11.6 JupiterÔs Ring

Yet another remarkable finding of the 1979 Voyager missions was the discovery of a faint ring of matter encircling Jupiter in the plane of the planet's equator (see Figure 11.23). This ring lies roughly 50,000 km above the top cloud layer of the planet, inside the orbit of the innermost moon. A thin sheet of material may extend all the way down to Jupiter's cloud tops, but most of the ring is confined within a region only a few thousand kilometers across. The outer edge of the ring is quite sharply defined. In the direction perpendicular to the equatorial plane, the ring is only a few tens of kilometers thick. The small, dark particles that make up the ring may be fragments chipped off by meteorite impacts from two small moons—Metis and Adastrea, discovered by Voyager—that lie very close to the ring itself.

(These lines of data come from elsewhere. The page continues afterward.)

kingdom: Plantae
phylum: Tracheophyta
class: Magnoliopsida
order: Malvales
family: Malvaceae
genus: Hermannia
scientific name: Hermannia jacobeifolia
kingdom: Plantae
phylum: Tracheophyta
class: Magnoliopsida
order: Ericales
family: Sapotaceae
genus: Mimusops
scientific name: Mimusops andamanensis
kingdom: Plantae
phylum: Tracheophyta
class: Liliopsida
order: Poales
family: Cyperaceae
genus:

Despite differences in appearance and structure, Jupiter's ring can perhaps be best understood by studying the most famous planetary ring system—that of Saturn—so we will postpone further discussion of ring properties until the next chapter.

Figure 11.23 Jupiter's faint ring, as photographed (nearly edge-on) by Voyager 2. The ring, made up of dark fragments of rock and dust, possibly chipped off the innermost moons by meteorites, was unknown before the two Voyager spacecraft arrived at the planet. It lies in Jupiter's equatorial plane, only 50,000 km above the cloud tops.